Right away he had a habit of ignoring me, which while rude isn't a big deal, until it is. I mean, the job's not done until we're all fast and in the right place to my satisfaction.  After failing twice to listen to me (which was frustrating and irritating) when we were trying to pass a line to a ship  with a tricky current making the tug mate's life hell, the kid finally acknowledged my existence and said "I have to listen to  the mate, I don't have to listen to you." I had been speaking with the mate and I was OK with his plan for what we need to do, so I felt the kid was being rude unnecessarily. Well, no more smiles from me.

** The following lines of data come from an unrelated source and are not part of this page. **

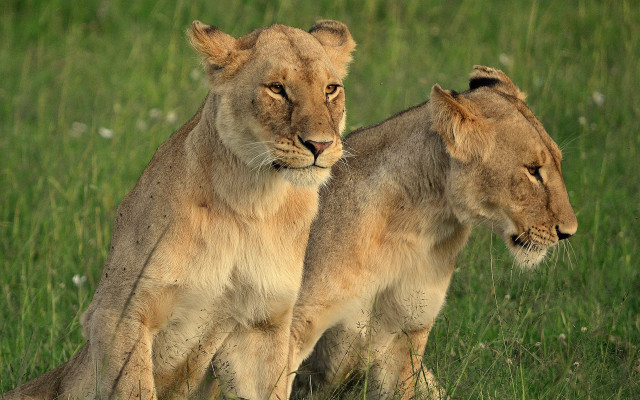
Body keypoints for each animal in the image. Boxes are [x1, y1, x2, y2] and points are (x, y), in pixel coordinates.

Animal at [4, 19, 355, 400]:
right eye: (277, 88)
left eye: (331, 89)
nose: (320, 145)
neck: (252, 203)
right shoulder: (120, 313)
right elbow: (136, 387)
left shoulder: (261, 326)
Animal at [288, 66, 577, 399]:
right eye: (532, 170)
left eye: (558, 163)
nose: (569, 231)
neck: (415, 226)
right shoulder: (292, 327)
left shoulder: (407, 333)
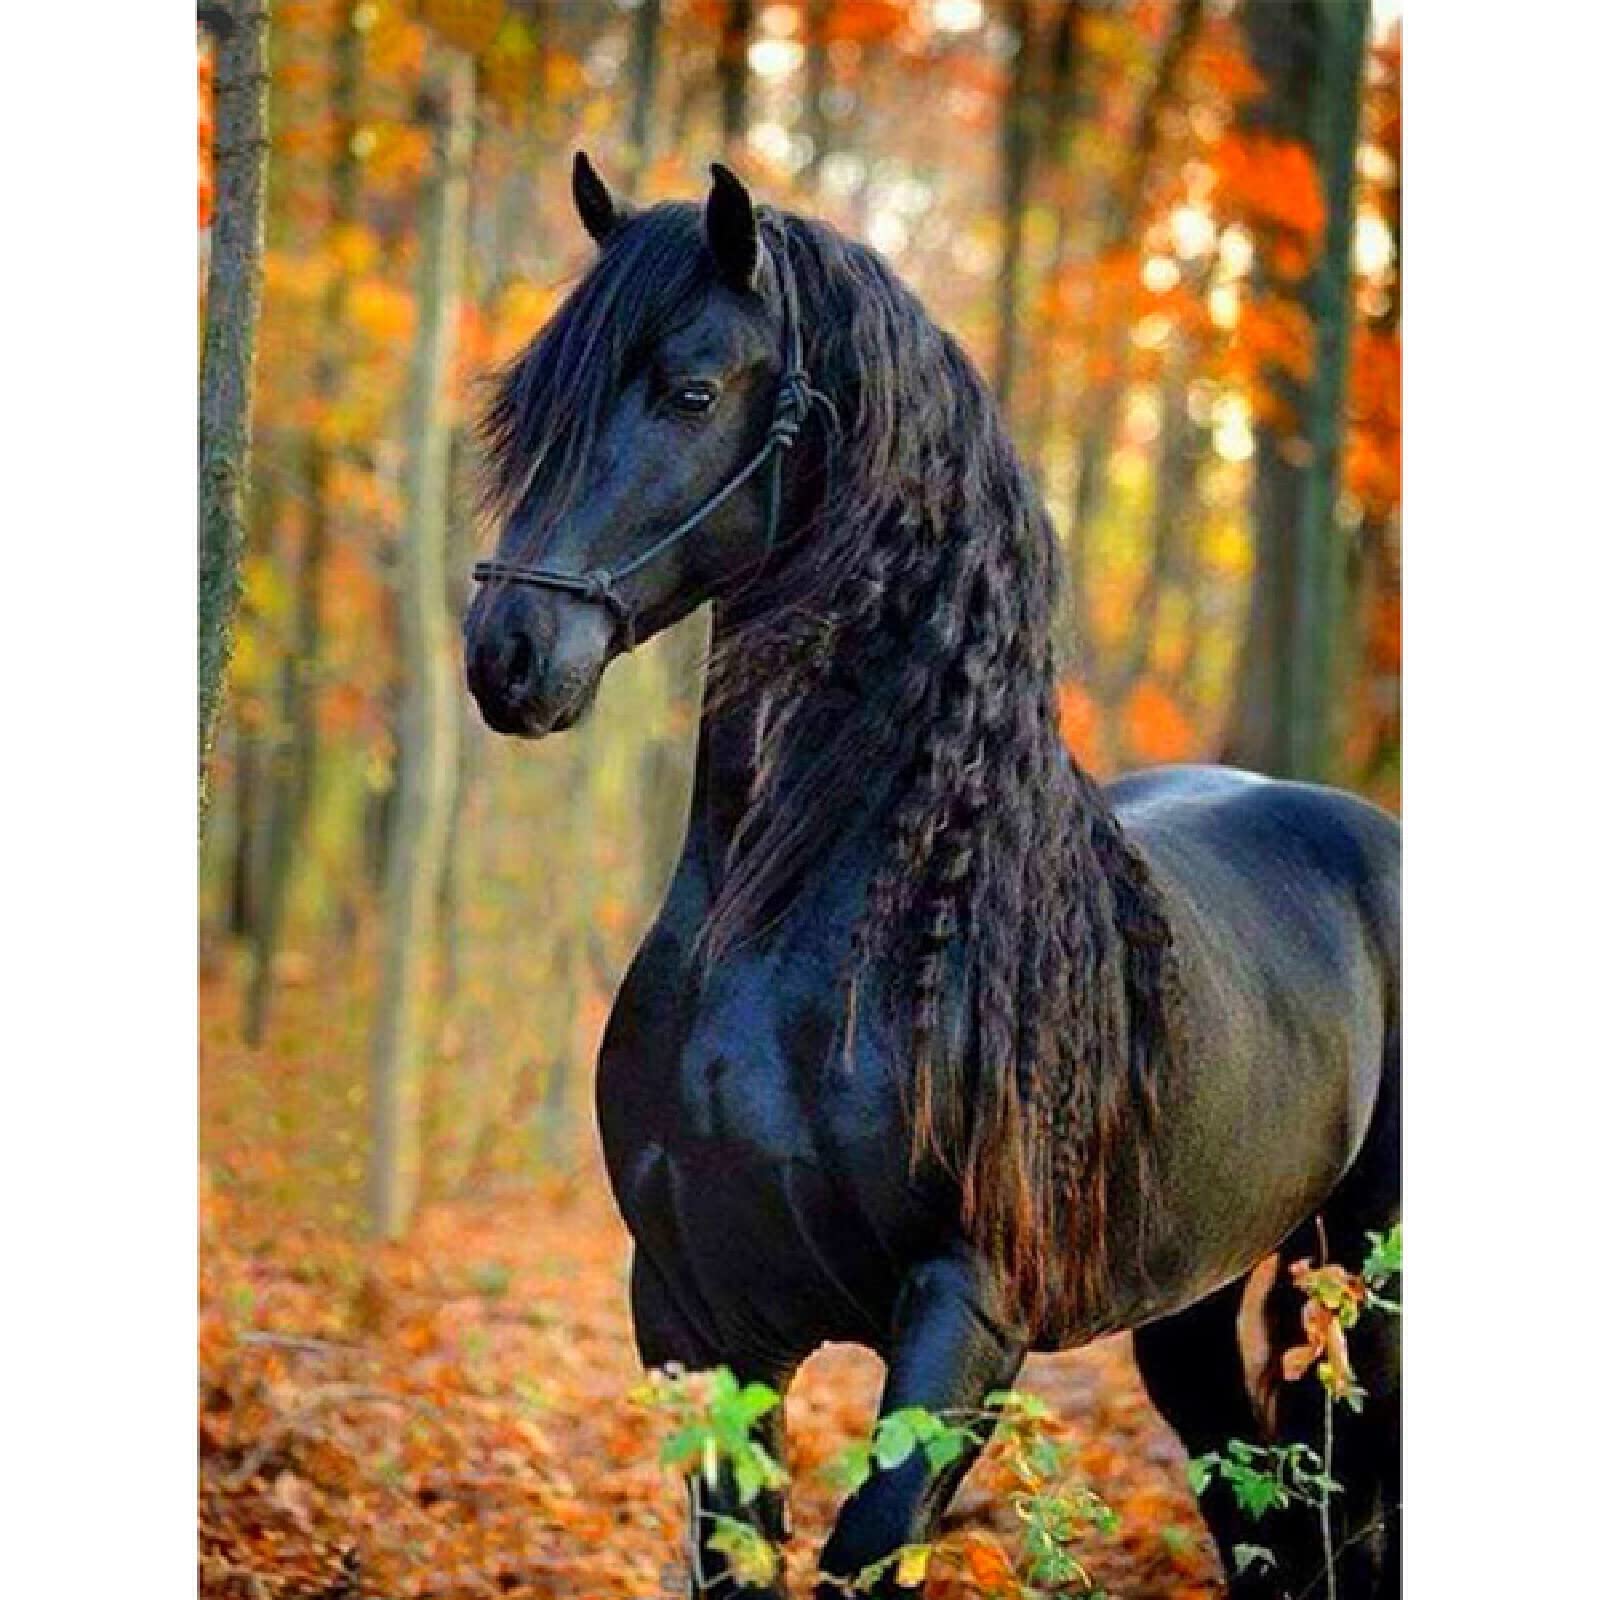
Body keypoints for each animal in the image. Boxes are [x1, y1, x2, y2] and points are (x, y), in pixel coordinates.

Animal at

  I said something mild about needing to work as a team, which felt weak  to me, as I really wanted to kick him into the water. Not being a hardo in that case left me feeling pretty dissatisfied. Then the kid cussed out the Filipino AB's on the ship. Already feeling like I wanted to throw my weight around, I told him to be respectful of the poor pricks on the ship, as they were perfectly capable of throwing a shackle at either of us and caving in our skulls, and to satisfy the shameful little part of me that wanted to be shitty, I said that the ship's AB's knew twenty times more than he did anyhow. 

 When we finally did get a line up to the ship, the kid immediately went the wrong way with it. I don't know if he was being contrary or just got turned around. Doesn't really matter, I guess.  I called out, probably too sharply, that I didn't want the line running that way, and the kid said 'that's not what we're going to do.'  This being something simple that I've done thousands of times, the kid's rudeness coupled with poor seamanship finally made my cup runneth over. The whole time I was thinking, however, that if I said or did anything out of ego, rather than professionalism, I was going to get called up short or end up feeling bad over it, as kicking someone off your deck almost always ends up getting back to the office, and new hires don't always weather that well. 

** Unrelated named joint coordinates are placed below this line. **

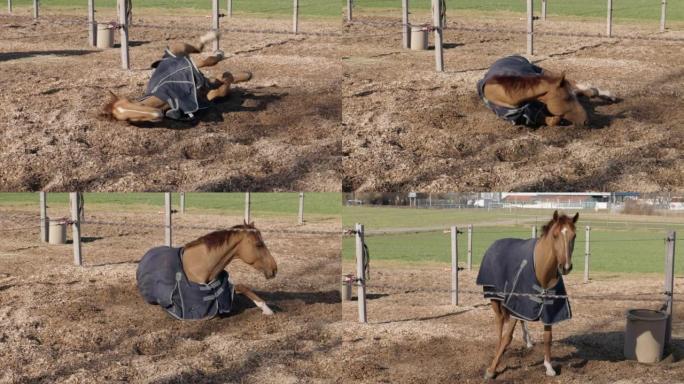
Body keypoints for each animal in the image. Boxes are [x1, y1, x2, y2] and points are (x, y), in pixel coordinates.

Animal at [101, 32, 251, 124]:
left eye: (132, 102)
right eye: (129, 119)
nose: (157, 114)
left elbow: (225, 78)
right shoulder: (207, 92)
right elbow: (224, 82)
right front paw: (238, 76)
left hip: (179, 49)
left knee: (200, 51)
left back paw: (215, 41)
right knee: (205, 66)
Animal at [478, 212, 580, 380]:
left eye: (574, 235)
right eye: (555, 235)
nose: (565, 267)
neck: (542, 271)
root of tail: (494, 244)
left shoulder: (548, 309)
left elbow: (548, 337)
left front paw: (549, 367)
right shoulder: (517, 303)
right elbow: (507, 337)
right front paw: (491, 370)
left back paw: (528, 341)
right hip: (494, 297)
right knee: (499, 323)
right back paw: (498, 347)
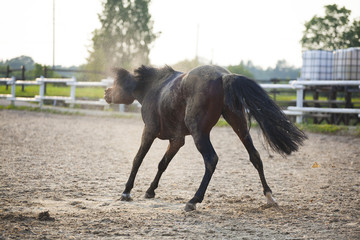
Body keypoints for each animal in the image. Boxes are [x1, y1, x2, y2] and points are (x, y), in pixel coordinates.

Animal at [105, 64, 306, 211]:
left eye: (116, 82)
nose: (106, 92)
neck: (154, 87)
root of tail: (223, 76)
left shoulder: (149, 131)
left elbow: (138, 159)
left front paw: (126, 192)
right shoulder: (177, 140)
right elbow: (163, 163)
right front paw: (150, 191)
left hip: (200, 133)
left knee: (211, 159)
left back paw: (193, 200)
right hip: (239, 125)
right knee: (255, 156)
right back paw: (269, 196)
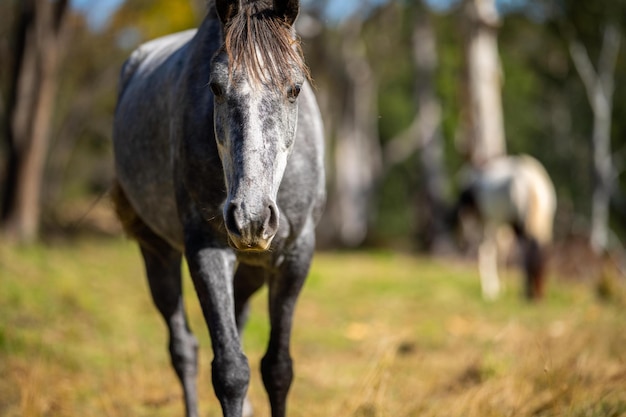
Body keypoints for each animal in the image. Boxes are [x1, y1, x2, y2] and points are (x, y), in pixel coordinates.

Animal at [110, 1, 324, 414]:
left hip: (252, 269)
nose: (252, 219)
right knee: (183, 350)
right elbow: (230, 372)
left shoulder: (296, 255)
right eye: (215, 87)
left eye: (295, 89)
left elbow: (278, 369)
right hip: (156, 251)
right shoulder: (205, 249)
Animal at [454, 154, 556, 300]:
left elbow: (496, 250)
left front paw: (494, 289)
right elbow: (504, 250)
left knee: (498, 248)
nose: (538, 296)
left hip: (504, 223)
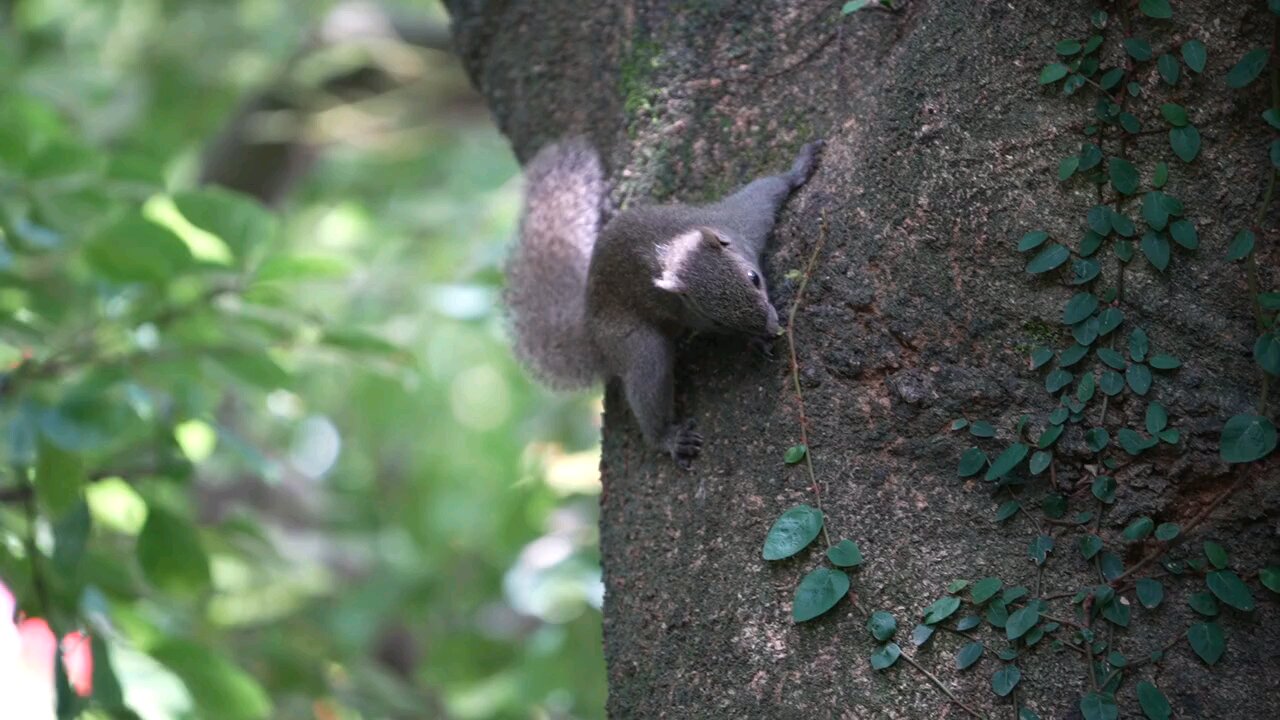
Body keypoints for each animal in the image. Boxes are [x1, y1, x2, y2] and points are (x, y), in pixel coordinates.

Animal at [504, 138, 823, 468]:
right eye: (718, 319)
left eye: (754, 278)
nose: (771, 327)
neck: (675, 250)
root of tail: (592, 334)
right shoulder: (690, 311)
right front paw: (756, 338)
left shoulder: (741, 222)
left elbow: (766, 189)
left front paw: (799, 167)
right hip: (636, 345)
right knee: (648, 383)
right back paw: (668, 438)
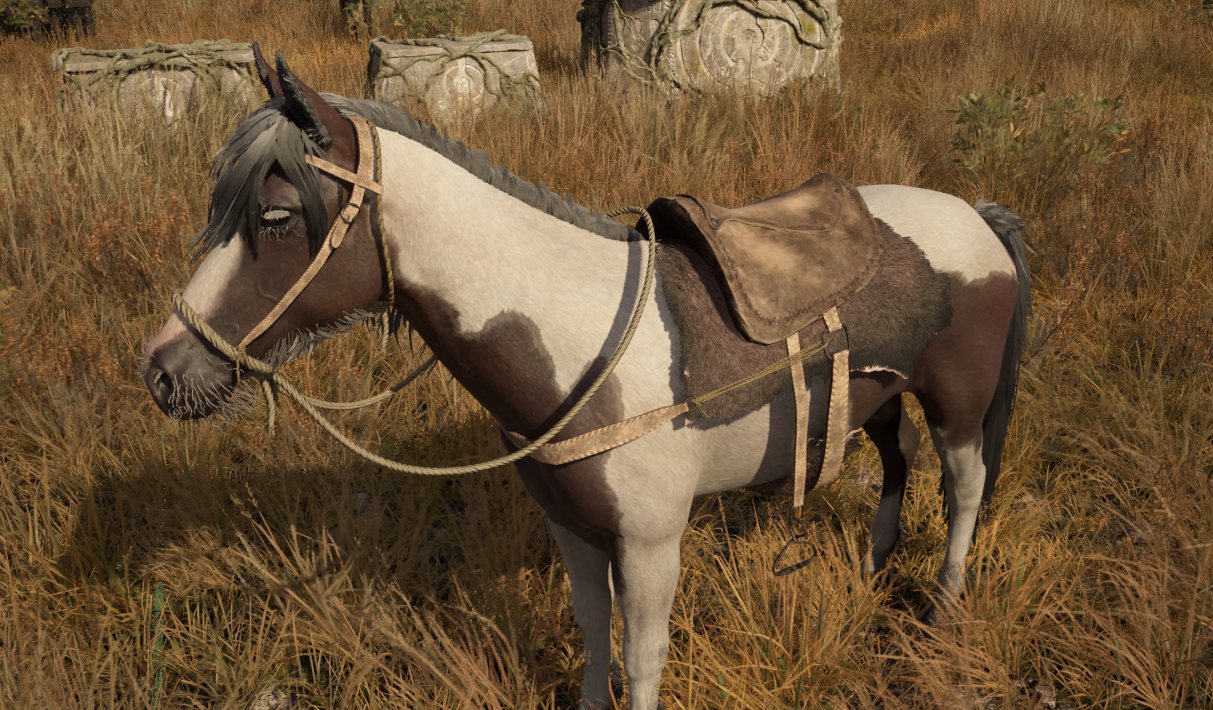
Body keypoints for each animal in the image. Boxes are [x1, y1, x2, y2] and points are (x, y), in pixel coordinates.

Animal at [140, 51, 1031, 709]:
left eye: (276, 217)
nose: (164, 371)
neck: (573, 338)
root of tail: (980, 215)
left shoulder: (649, 541)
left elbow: (641, 656)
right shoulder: (571, 528)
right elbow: (591, 630)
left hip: (958, 407)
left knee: (961, 489)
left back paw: (941, 612)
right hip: (876, 397)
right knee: (895, 456)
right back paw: (873, 568)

       I'd like to tell you that I kicked his ass, or said something smart and pithy. I will occasionally swallow when given a mouthful of shit, though. Instead I just said "OK, get off my deck and go back to your tug, right now." He said something quietly about that being fine by him and I was an asshole anyways. I didn't even swear; I was that put out. Talking to the mate on the handheld radio, I worked alone to get us all fast, and the mate, to his credit, said nothing about my kicking the kid off. I can handle people being rude when it's just their nature. I am less able to handle disrespect. 

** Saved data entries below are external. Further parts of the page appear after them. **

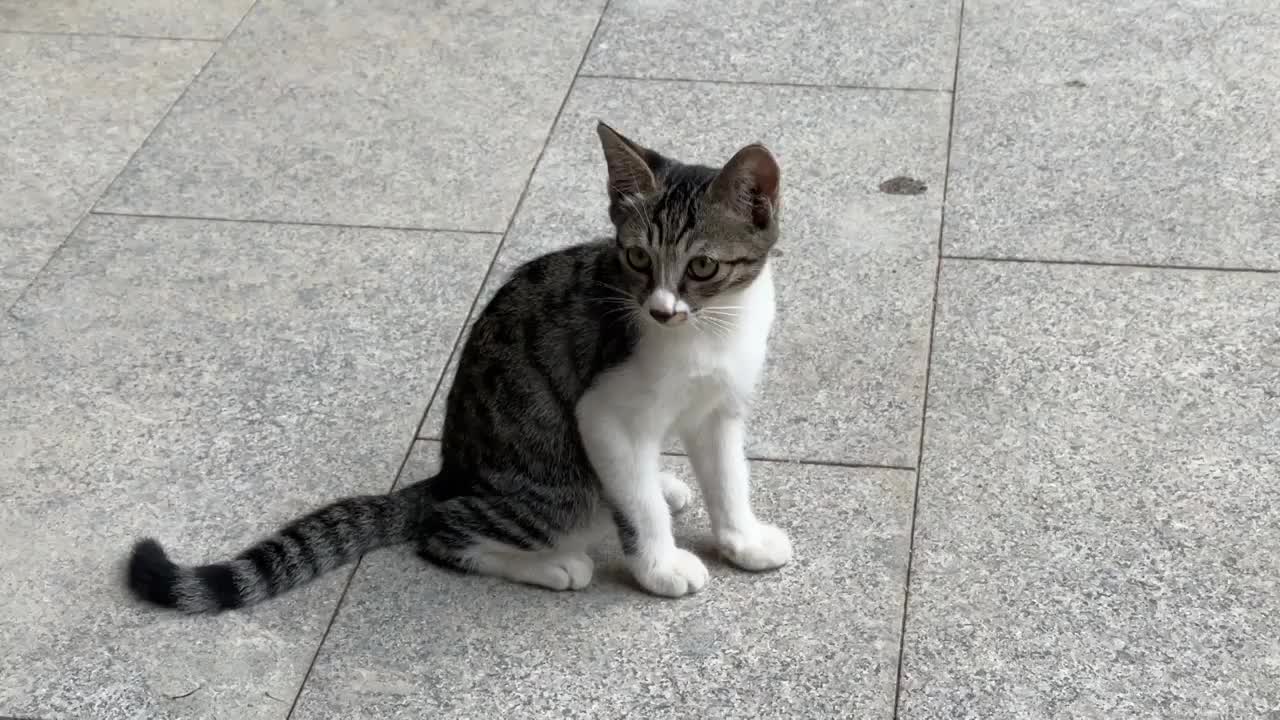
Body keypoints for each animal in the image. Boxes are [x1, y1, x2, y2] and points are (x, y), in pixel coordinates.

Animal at [127, 119, 788, 609]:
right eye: (636, 258)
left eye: (702, 266)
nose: (659, 310)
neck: (711, 331)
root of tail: (451, 472)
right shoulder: (604, 413)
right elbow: (638, 506)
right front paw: (659, 566)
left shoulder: (720, 407)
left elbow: (729, 477)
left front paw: (742, 539)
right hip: (554, 482)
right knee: (444, 530)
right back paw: (551, 563)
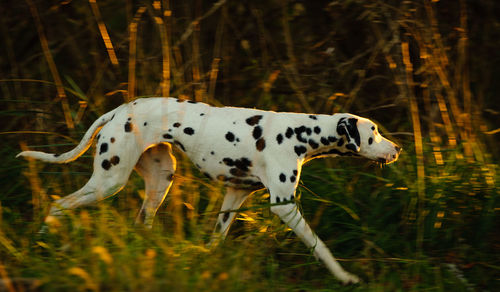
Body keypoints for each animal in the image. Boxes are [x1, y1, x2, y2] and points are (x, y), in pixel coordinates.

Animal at [18, 97, 402, 284]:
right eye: (374, 132)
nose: (398, 149)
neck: (300, 133)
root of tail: (117, 110)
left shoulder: (234, 197)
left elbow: (215, 242)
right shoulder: (284, 205)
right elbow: (320, 247)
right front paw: (345, 276)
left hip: (161, 180)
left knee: (142, 224)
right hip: (108, 181)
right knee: (58, 205)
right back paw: (42, 244)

    The cool part of this was that when it came time to cast off the tug, the mate and I, who are on good terms, bantered back and forth briefly, ignoring the deckhand. He never came up at all. I'd like to think that the office never got wind of what happened and maybe the tug's mate or captain could get through to the kid that pissing off someone who gets along with almost everyone is a bad thing. Of the few people I truly don't like that I have to deal with, almost all of them are hated near universally, so it's not just me. It does make me wonder about who thinks of me in the same way I think of that small number of people, though, and that I've never been made to feel unwelcome when on someone else's deck. Is that a sign that not too many folks find me an asshole or that others are more professional than I? Hmmmm.